Question: Do disclaimers save an overbroad provision in a severance agreement?
Answer: General Counsel Abruzzo noted that while disclaimers may be useful in resolving ambiguity, they would not necessarily cure an overbroad provision. Moreover, the disclaimer that employers typically draft may be insufficient since General Counsel Abruzzo seemingly wants employers to say that employees have the right to “organiz[e] a union to negotiate with their employer concerning their wages, hours, and other terms and conditions of employment” and “wear… union hats, buttons, t-shirts, and pins in the workplace…” among other enumerated Section 7 rights suggested in her model language.
Question: What confidentiality provisions satisfy the new standard?
Answer: Confidentiality clauses that are drafted narrowly to address the dissemination of proprietary information and trade secret information, for a period of time based on legitimate business justifications, are acceptable. Also, non-NLRB settlements that include prohibitions against disclosing only the financial terms of a settlement should continue to be deemed acceptable.
Question: Is the McLaren decision retroactive?
Answer: Yes. While unfair labor practice charges (ULPs) are subject to a 6-month statute of limitations, maintaining and/or enforcing previously entered overbroad agreements would be considered continuing violations and would restart the charge-filing period. The General Counsel advises that employers should consider dealing with previously executed overbroad clauses by contacting employees subject to them and advising that the provisions are null and void. Also that the employer will not seek to enforce those provisions or pursue any penalties, monetary or otherwise, for breaches of those unlawful provisions.
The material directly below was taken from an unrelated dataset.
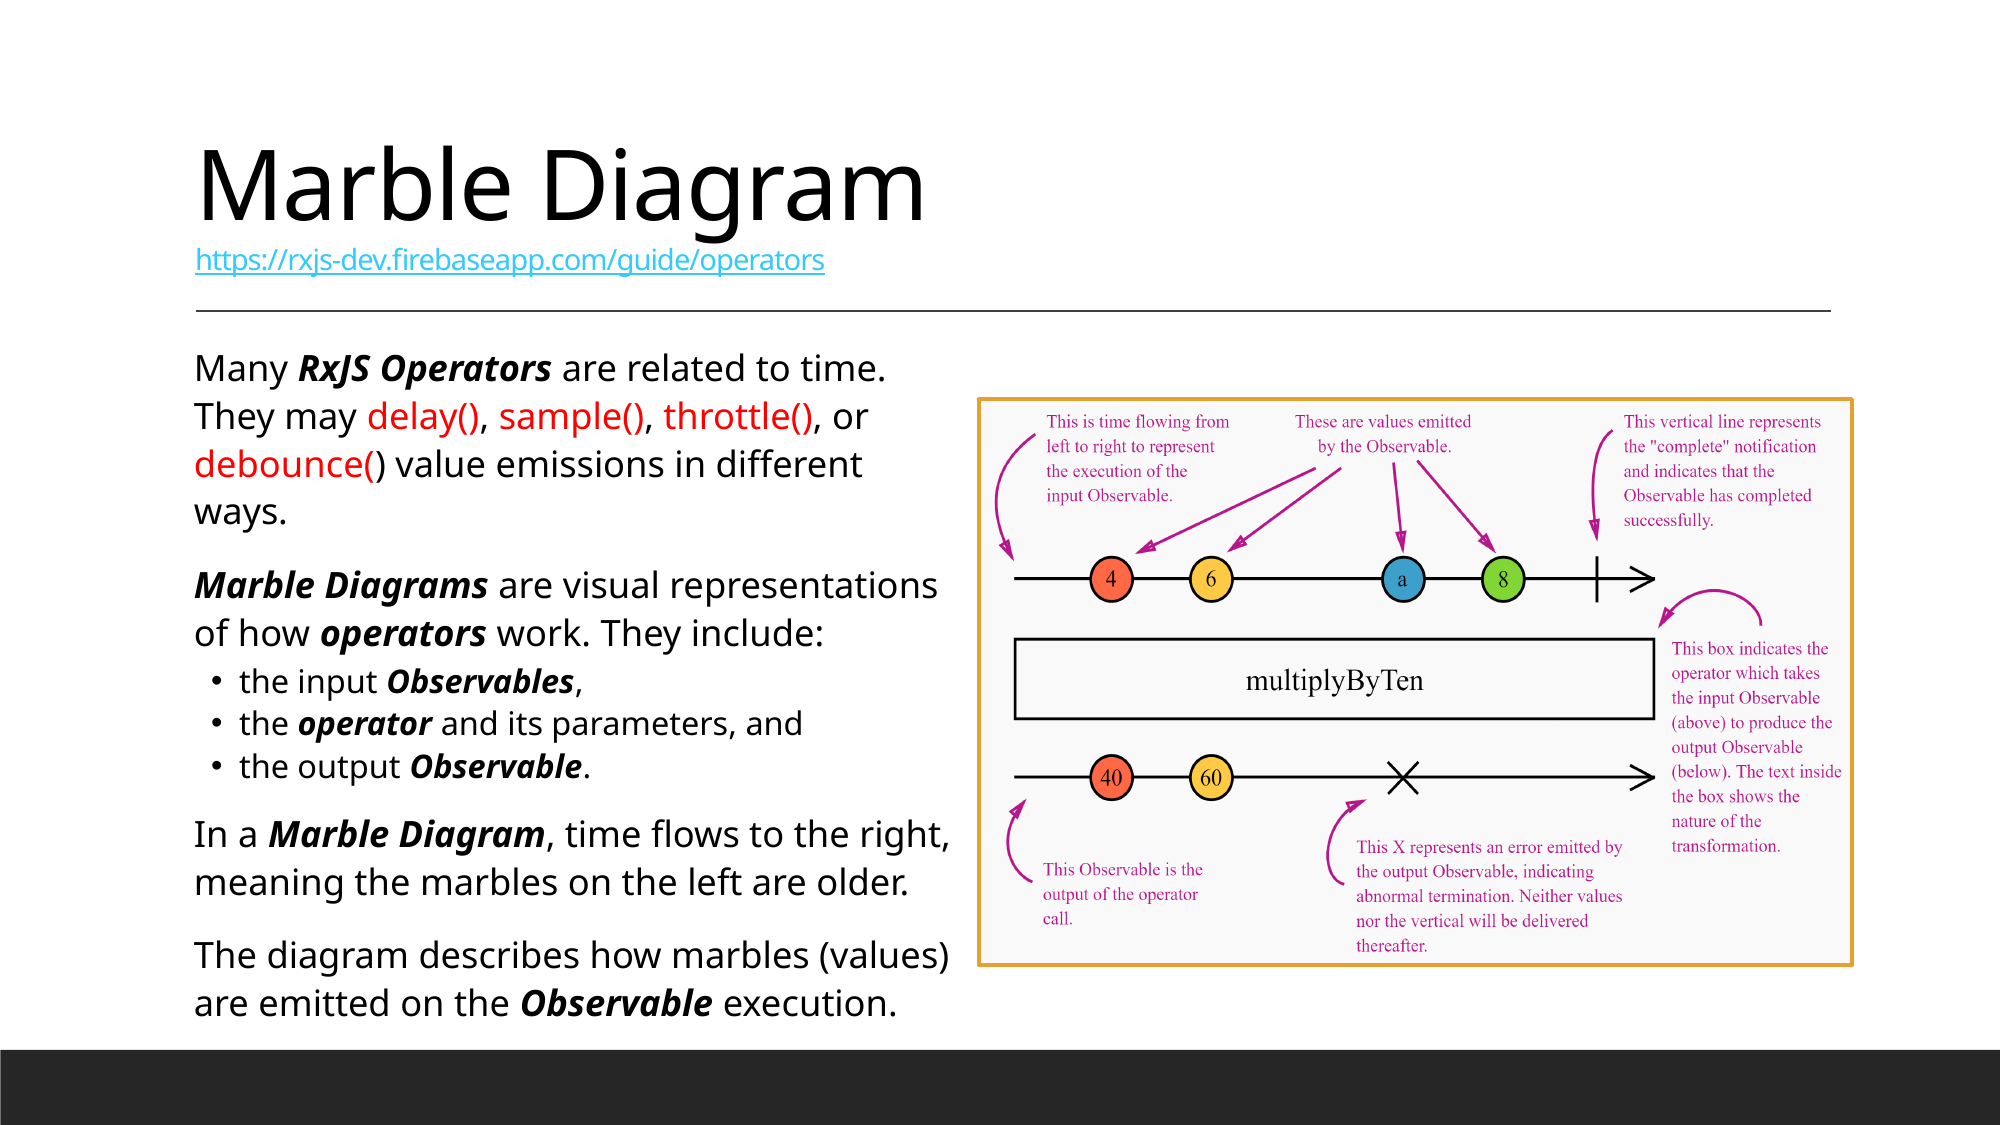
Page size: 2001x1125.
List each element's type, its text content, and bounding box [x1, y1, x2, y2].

list Many RxJS Operators are related to time. They may delay(), sample(), throttle(), or debounce() value emissions in different ways. Marble Diagrams are visual representations of how operators work. They include: the input Observables, the operator and its parameters, and the output Observable. In a Marble Diagram, time flows to the right, meaning the marbles on the left are older. The diagram describes how marbles (values) are emitted on the Observable execution. [180, 314, 963, 1050]
picture [980, 400, 1851, 964]
title Marble Diagram https://rxjs-dev.firebaseapp.com/guide/operators [180, 47, 1830, 285]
Question: Are other common severance agreement provisions at risk?
Answer: Yes. The General Counsel identified several other common severance provisions which may be problematic, including non-compete clauses, and non-solicitation clauses. The General Counsel also noted that cooperation provisions requiring the employee to cooperate with any current or future investigation or proceeding involving the employer are problematic. They affect an employee’s right to refrain under Section 7, such as if the employee was asked to testify against co-workers that the employee assisted with filing ULPs.